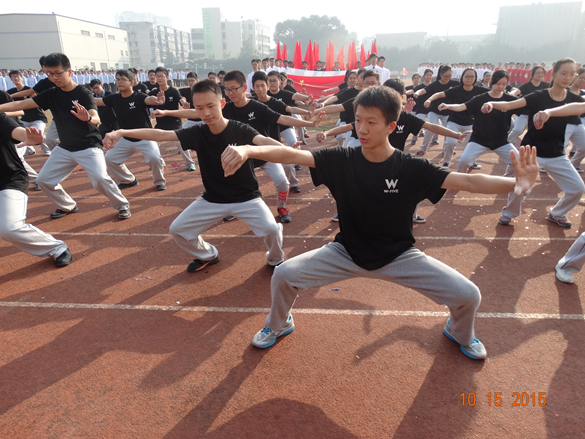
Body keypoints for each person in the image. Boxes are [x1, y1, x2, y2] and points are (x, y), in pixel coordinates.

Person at [220, 85, 539, 359]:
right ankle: (279, 324)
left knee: (469, 296)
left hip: (399, 255)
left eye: (371, 122)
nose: (362, 128)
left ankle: (460, 332)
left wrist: (514, 184)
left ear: (391, 126)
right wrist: (248, 148)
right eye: (358, 120)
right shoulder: (342, 160)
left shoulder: (411, 167)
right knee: (285, 275)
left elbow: (466, 182)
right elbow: (293, 156)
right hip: (346, 253)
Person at [104, 80, 286, 272]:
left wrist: (288, 150)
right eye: (199, 108)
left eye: (211, 106)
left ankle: (275, 259)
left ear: (222, 104)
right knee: (178, 229)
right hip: (213, 199)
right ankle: (208, 254)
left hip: (246, 198)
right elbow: (160, 134)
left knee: (272, 230)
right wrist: (121, 132)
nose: (206, 113)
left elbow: (263, 140)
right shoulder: (198, 132)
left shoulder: (240, 129)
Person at [153, 70, 323, 223]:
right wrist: (167, 112)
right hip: (237, 157)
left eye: (234, 88)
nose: (231, 93)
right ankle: (231, 207)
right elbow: (193, 112)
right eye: (227, 89)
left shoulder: (257, 106)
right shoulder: (224, 108)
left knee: (282, 182)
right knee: (228, 182)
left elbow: (283, 118)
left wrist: (309, 123)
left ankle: (281, 207)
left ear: (244, 88)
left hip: (261, 152)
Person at [0, 53, 131, 219]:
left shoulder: (83, 93)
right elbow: (21, 104)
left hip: (88, 146)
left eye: (57, 73)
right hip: (65, 147)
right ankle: (67, 205)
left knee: (99, 178)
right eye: (49, 73)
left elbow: (95, 117)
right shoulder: (52, 94)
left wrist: (88, 118)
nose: (54, 77)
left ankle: (122, 205)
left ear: (69, 71)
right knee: (44, 180)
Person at [482, 58, 585, 227]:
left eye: (572, 74)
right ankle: (509, 212)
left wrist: (549, 112)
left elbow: (573, 108)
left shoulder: (575, 99)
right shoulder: (539, 95)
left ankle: (557, 213)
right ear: (554, 73)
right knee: (519, 188)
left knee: (577, 188)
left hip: (556, 153)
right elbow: (511, 105)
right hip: (530, 152)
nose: (568, 77)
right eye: (564, 73)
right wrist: (490, 103)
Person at [0, 113, 72, 267]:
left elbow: (18, 132)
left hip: (8, 180)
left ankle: (56, 247)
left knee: (9, 227)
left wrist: (30, 137)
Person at [93, 69, 167, 191]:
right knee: (109, 158)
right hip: (126, 139)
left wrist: (157, 101)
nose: (119, 82)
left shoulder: (139, 97)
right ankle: (128, 180)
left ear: (132, 82)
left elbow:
•••
### WORK ITEM
Please give, as a single number with nothing added, the count of lines in the records that contain the word "shoulder".

### EXERCISE SOLUTION
11